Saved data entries
* * * * *

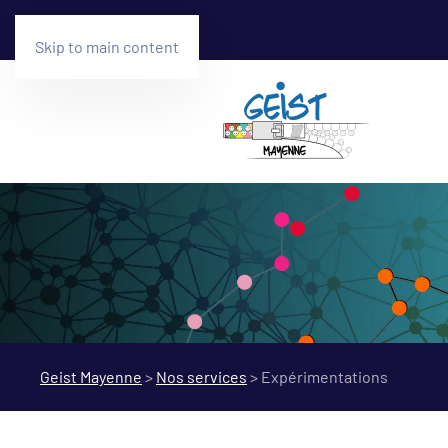
Skip to main content
Geist Mayenne
>
Nos services
>
Expérimentations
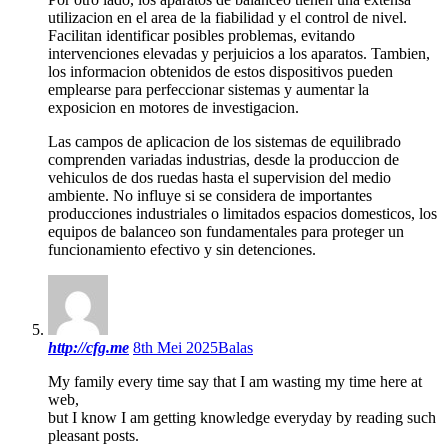
utilizacion en el area de la fiabilidad y el control de nivel.
Facilitan identificar posibles problemas, evitando
intervenciones elevadas y perjuicios a los aparatos. Tambien,
los informacion obtenidos de estos dispositivos pueden
emplearse para perfeccionar sistemas y aumentar la
exposicion en motores de investigacion.
Las campos de aplicacion de los sistemas de equilibrado
comprenden variadas industrias, desde la produccion de
vehiculos de dos ruedas hasta el supervision del medio
ambiente. No influye si se considera de importantes
producciones industriales o limitados espacios domesticos, los
equipos de balanceo son fundamentales para proteger un
funcionamiento efectivo y sin detenciones.
http://cfg.me
8th Mei 2025
Balas
My family every time say that I am wasting my time here at
web,
but I know I am getting knowledge everyday by reading such
pleasant posts.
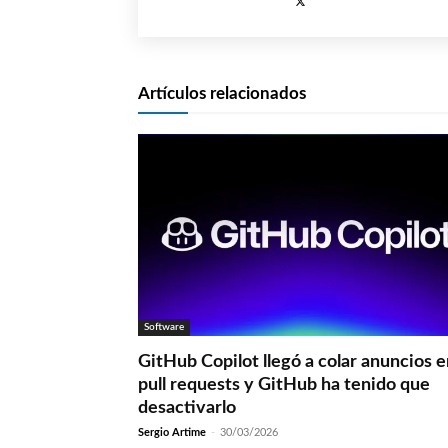
Artículos relacionados
Software
GitHub Copilot llegó a colar anuncios 
pull requests y GitHub ha tenido que
desactivarlo
Sergio Artime
-
30/03/2026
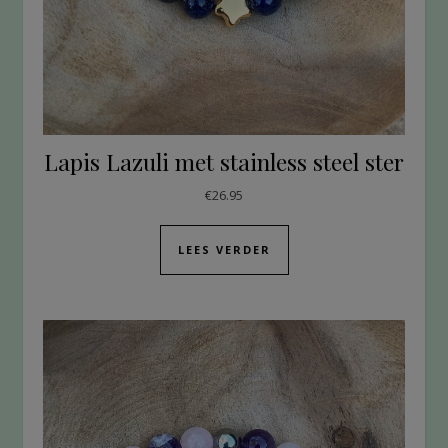
Lapis Lazuli met stainless steel ster
€
26.95
LEES VERDER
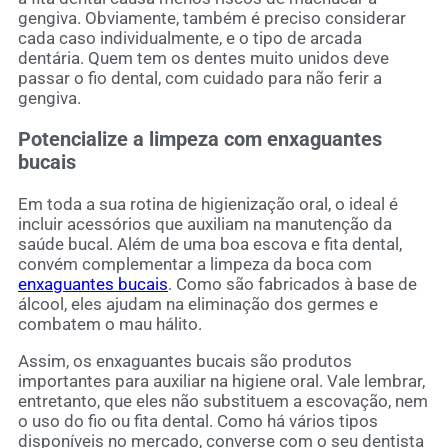
gengiva. Obviamente, também é preciso considerar
cada caso individualmente, e o tipo de arcada
dentária. Quem tem os dentes muito unidos deve
passar o fio dental, com cuidado para não ferir a
gengiva.
Potencialize a limpeza com enxaguantes
bucais
Em toda a sua rotina de higienização oral, o ideal é
incluir acessórios que auxiliam na manutenção da
saúde bucal. Além de uma boa escova e fita dental,
convém complementar a limpeza da boca com
enxaguantes bucais
. Como são fabricados à base de
álcool, eles ajudam na eliminação dos germes e
combatem o mau hálito.
Assim, os enxaguantes bucais são produtos
importantes para auxiliar na higiene oral. Vale lembrar,
entretanto, que eles não substituem a escovação, nem
o uso do fio ou fita dental. Como há vários tipos
disponíveis no mercado, converse com o seu dentista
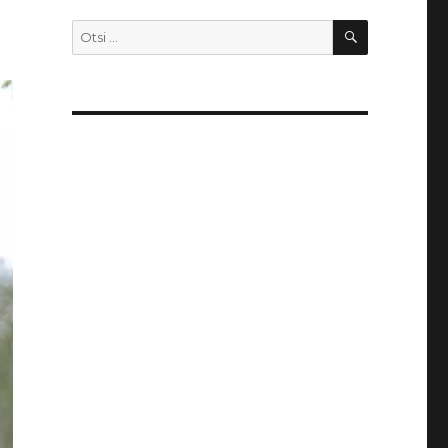
OTSI
Otsi:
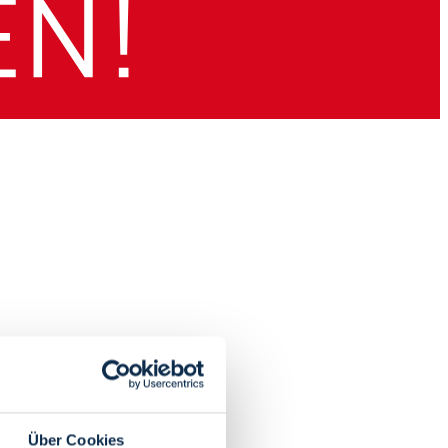
Über Cookies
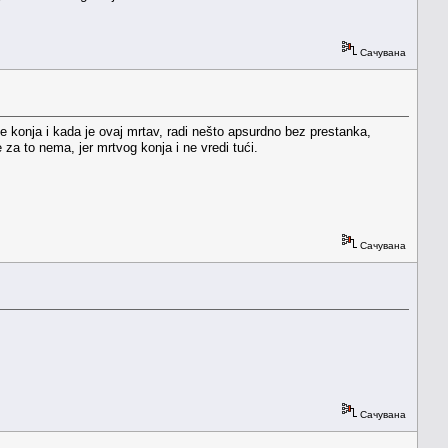
Сачувана
če konja i kada je ovaj mrtav, radi nešto apsurdno bez prestanka,
 za to nema, jer mrtvog konja i ne vredi tući.
Сачувана
Сачувана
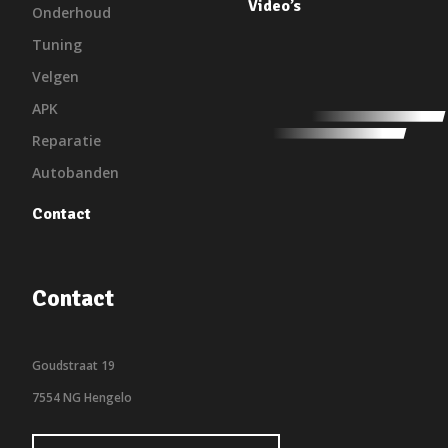
Video’s
Onderhoud
Tuning
Velgen
APK
Reparatie
Autobanden
Contact
Contact
Goudstraat 19
7554 NG Hengelo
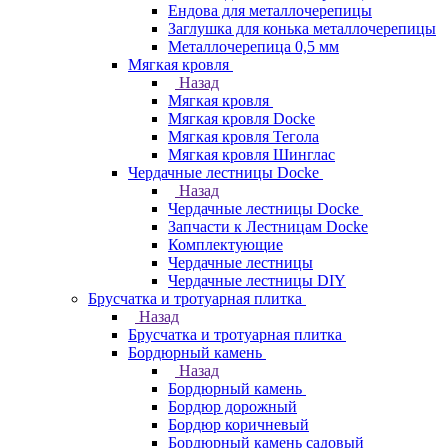
Ендова для металлочерепицы
Заглушка для конька металлочерепицы
Металлочерепица 0,5 мм
Мягкая кровля
Назад
Мягкая кровля
Мягкая кровля Docke
Мягкая кровля Тегола
Мягкая кровля Шинглас
Чердачные лестницы Docke
Назад
Чердачные лестницы Docke
Запчасти к Лестницам Docke
Комплектующие
Чердачные лестницы
Чердачные лестницы DIY
Брусчатка и тротуарная плитка
Назад
Брусчатка и тротуарная плитка
Бордюрный камень
Назад
Бордюрный камень
Бордюр дорожный
Бордюр коричневый
Бордюрный камень садовый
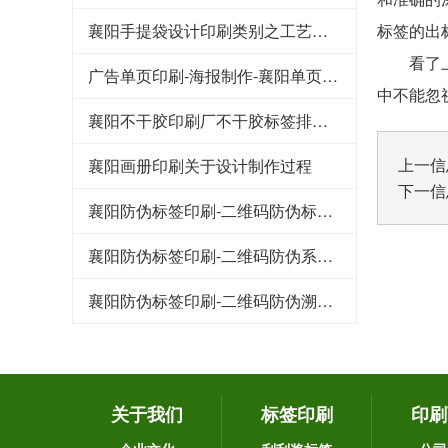
襄阳手提袋设计印刷类别之工艺流程
标签的出
看了上面
广告单页印刷-海报制作-襄阳单页设计印刷制作
中不能忽
襄阳不干胶印刷厂不干胶标签排废问题解决
上一信
襄阳画册印刷关于设计制作过程
下一信
襄阳防伪标签印刷-二维码防伪标签的特点都有哪些
襄阳防伪标签印刷-二维码防伪系统的技术原理
襄阳防伪标签印刷-二维码防伪溯源系统在家禽行业中的应用
关于我们
标签印刷
印刷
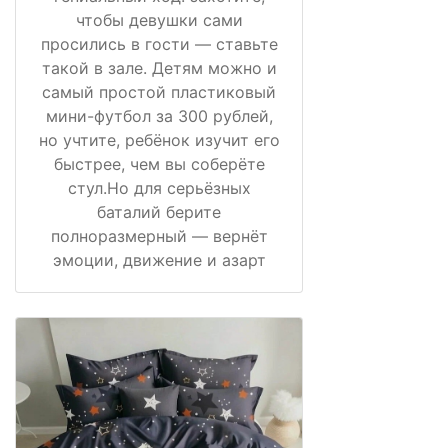
чтобы девушки сами
просились в гости — ставьте
такой в зале. Детям можно и
самый простой пластиковый
мини-футбол за 300 рублей,
но учтите, ребёнок изучит его
быстрее, чем вы соберёте
стул.Но для серьёзных
баталий берите
полноразмерный — вернёт
эмоции, движение и азарт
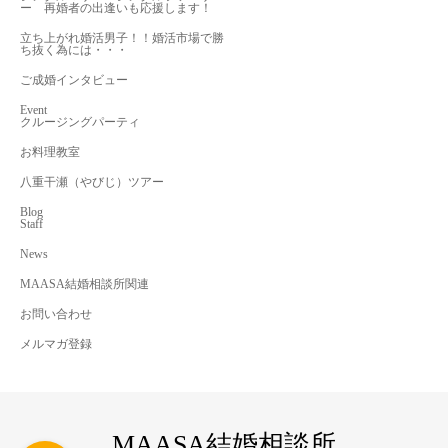
ー 再婚者の出逢いも応援します！
立ち上がれ婚活男子！！婚活市場で勝
ち抜く為には・・・
ご成婚インタビュー
Event
クルージングパーティ
お料理教室
八重干瀬（やびじ）ツアー
Blog
Staff
News
MAASA結婚相談所関連
お問い合わせ
メルマガ登録
MAASA結婚相談所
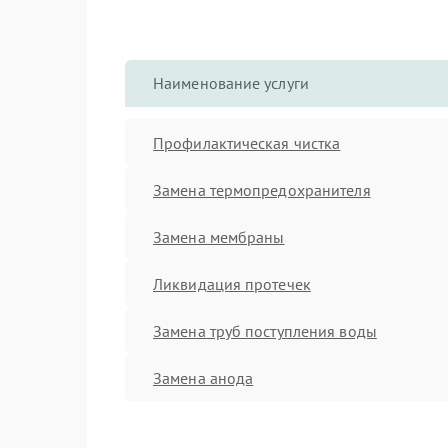
Наименование услуги
Профилактическая чистка
Замена термопредохранителя
Замена мембраны
Ликвидация протечек
Замена труб поступления воды
Замена анода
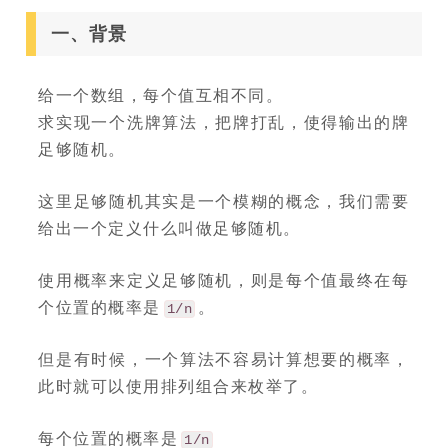
一、背景
给一个数组，每个值互相不同。
求实现一个洗牌算法，把牌打乱，使得输出的牌
足够随机。
这里足够随机其实是一个模糊的概念，我们需要
给出一个定义什么叫做足够随机。
使用概率来定义足够随机，则是每个值最终在每
个位置的概率是
。
1/n
但是有时候，一个算法不容易计算想要的概率，
此时就可以使用排列组合来枚举了。
每个位置的概率是
1/n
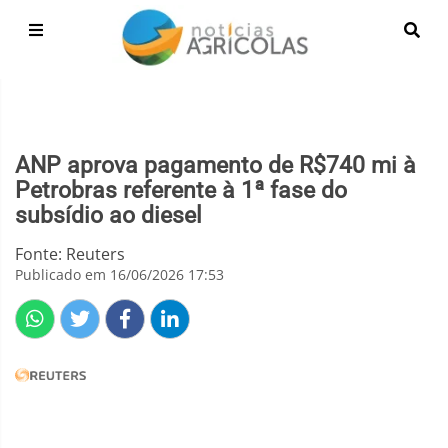
ANP aprova pagamento de R$740 mi à
Petrobras referente à 1ª fase do
subsídio ao diesel
Fonte: Reuters
Publicado em 16/06/2026 17:53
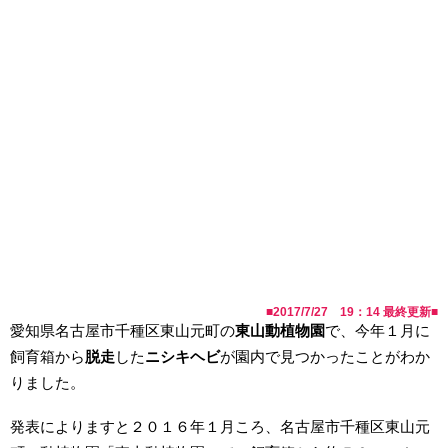
■
2017/7/27 19：14
最終更新■
愛知県名古屋市千種区東山元町の
東山動植物園
で、今年１月に
飼育箱から
脱走
した
ニシキヘビ
が園内で見つかったことがわか
りました。
発表によりますと２０１６年１月ころ、名古屋市千種区東山元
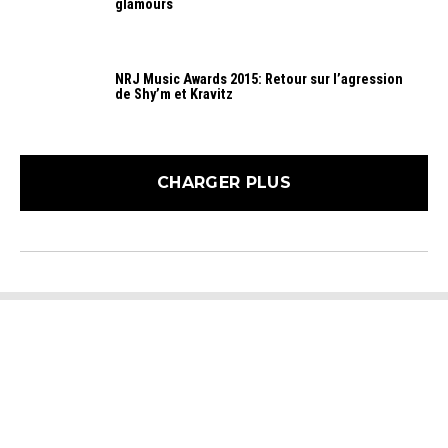
glamours
NRJ Music Awards 2015: Retour sur l’agression
de Shy’m et Kravitz
CHARGER PLUS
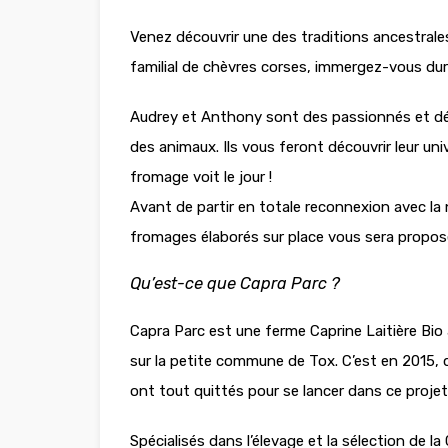
Venez découvrir une des traditions ancestrales
familial de chèvres corses, immergez-vous dur
Audrey et Anthony sont des passionnés et dési
des animaux. Ils vous feront découvrir leur uni
fromage voit le j
Avant de partir en totale reconnexion avec l
fromages élaborés sur place vous sera propos
Qu’est-ce que Capra Parc ?
Capra Parc est une ferme Caprine Laitière Bio
sur la petite commune de Tox. C’est en 2015,
ont tout quittés pour se lancer dans ce projet
Spécialisés dans l’élevage et la sélection de la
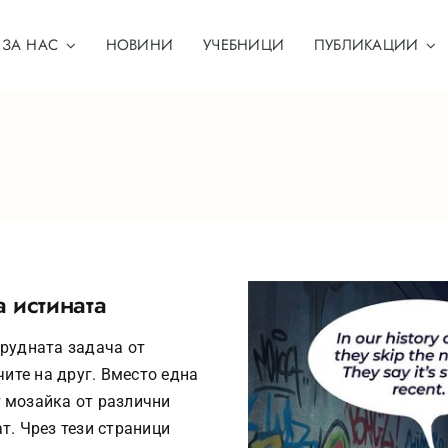
ЗA НАС
НОВИНИ
УЧЕБНИЦИ
ПУБЛИКАЦИИ
а истината
трудната задача от
чите на друг. Вместо една
т мозайка от различни
т. Чрез тези страници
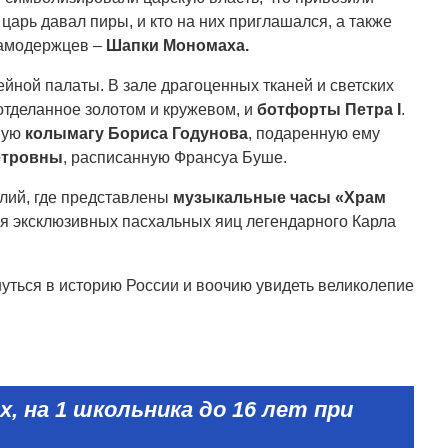
царь давал пиры, и кто на них приглашался, а также
самодержцев –
Шапки Мономаха.
ейной палаты. В зале драгоценных тканей и светских
тделанное золотом и кружевом, и
ботфорты Петра I
.
мную
колымагу Бориса Годунова
, подаренную ему
етровны
, расписанную Франсуа Буше.
елий, где представлены
музыкальные часы «Храм
ия эксклюзивных пасхальных яиц легендарного Карла
нуться в историю России и воочию увидеть великолепие
х, на 1 школьника до 16 лет при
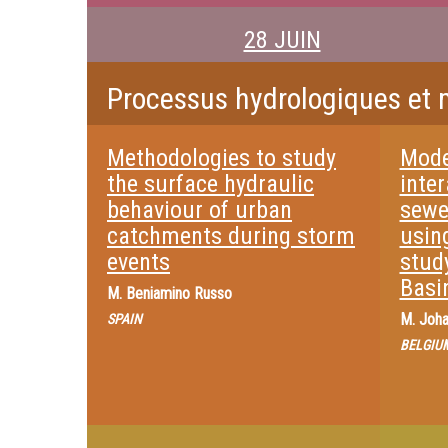
28 JUIN
Processus hydrologiques et 
Methodologies to study
Model
the surface hydraulic
inte
behaviour of urban
sewe
catchments during storm
usin
events
study
Basi
M.
Beniamino Russo
M.
Joha
SPAIN
BELGIU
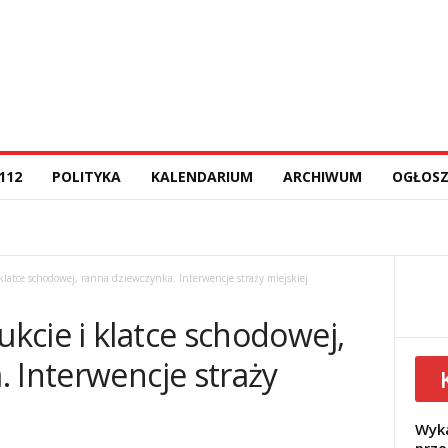
112
POLITYKA
KALENDARIUM
ARCHIWUM
OGŁOSZ
latce schodowej, ranna dziewczynka. Interwencje straży miejskiej
kcie i klatce schodowej,
 Interwencje straży
Wyka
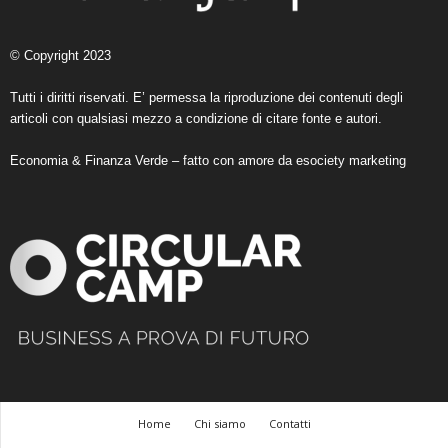
© Copyright 2023
Tutti i diritti riservati. E’ permessa la riproduzione dei contenuti degli
articoli con qualsiasi mezzo a condizione di citare fonte e autori.
Economia & Finanza Verde – fatto con amore da
esociety marketing
Home
Chi siamo
Contatti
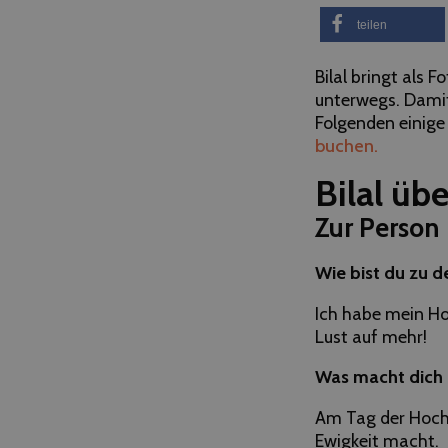
teilen
Bilal bringt als 
unterwegs. Damit
Folgenden einige
buchen.
Bilal übe
Zur Person
Wie bist du zu 
Ich habe mein Ho
Lust auf mehr!
Was macht dich 
Am Tag der Hochze
Ewigkeit macht.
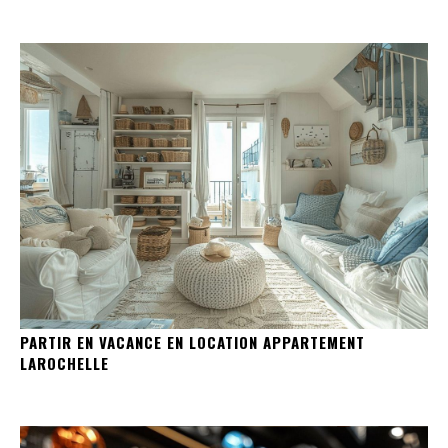
PARTIR EN VACANCE EN LOCATION APPARTEMENT
LAROCHELLE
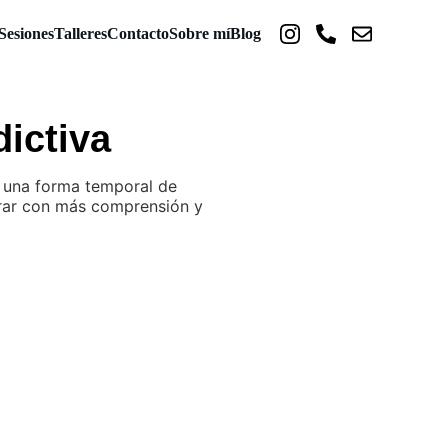
Sesiones
Talleres
Contacto
Sobre mí
Blog
ictiva
n una forma temporal de
irar con más comprensión y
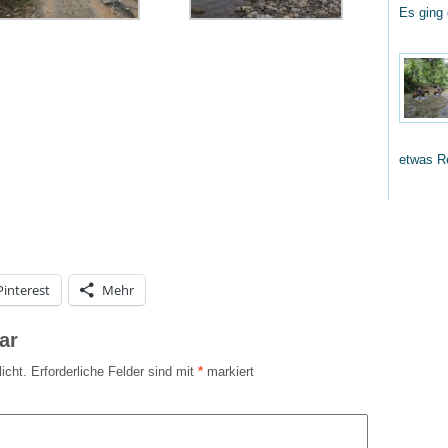
Es ging
etwas R
Pinterest
Mehr
ar
icht.
Erforderliche Felder sind mit
*
markiert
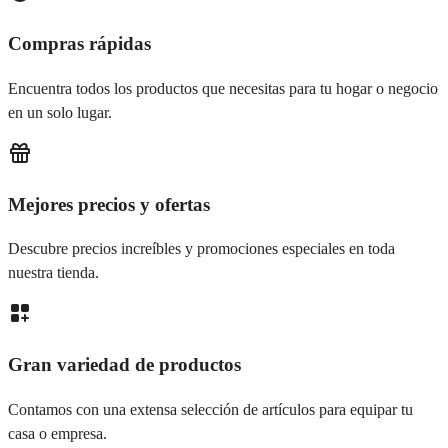
Compras rápidas
Encuentra todos los productos que necesitas para tu hogar o negocio
en un solo lugar.
Mejores precios y ofertas
Descubre precios increíbles y promociones especiales en toda
nuestra tienda.
Gran variedad de productos
Contamos con una extensa selección de artículos para equipar tu
casa o empresa.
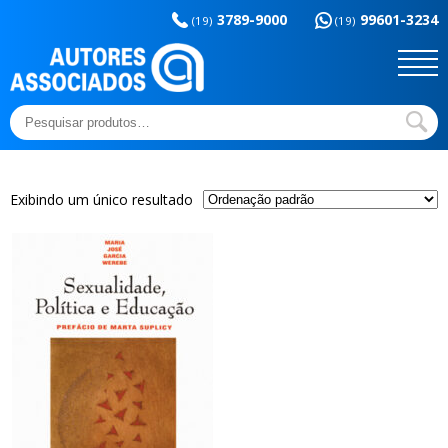
Memória da
esportes
3789-9000
99601-3234
educação
(19)
(19)
Sem categoria
Ensaios e Letras
Outros títulos
Temas básicos
Pesquisar
por:
Exibindo um único resultado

* * * * *

**Task**: Up to and including the line with "Las campos de", repeat every line from the top of the entries exactly, but not the pictures.

**Answer to the problem**:
Skip to main content
Geist Mayenne
>
Nos services
>
Expérimentations
utilizacion en el area de la fiabilidad y el control de nivel.
Facilitan identificar posibles problemas, evitando
intervenciones elevadas y perjuicios a los aparatos. Tambien,
los informacion obtenidos de estos dispositivos pueden
emplearse para perfeccionar sistemas y aumentar la
exposicion en motores de investigacion.
Las campos de aplicacion de los sistemas de equilibrado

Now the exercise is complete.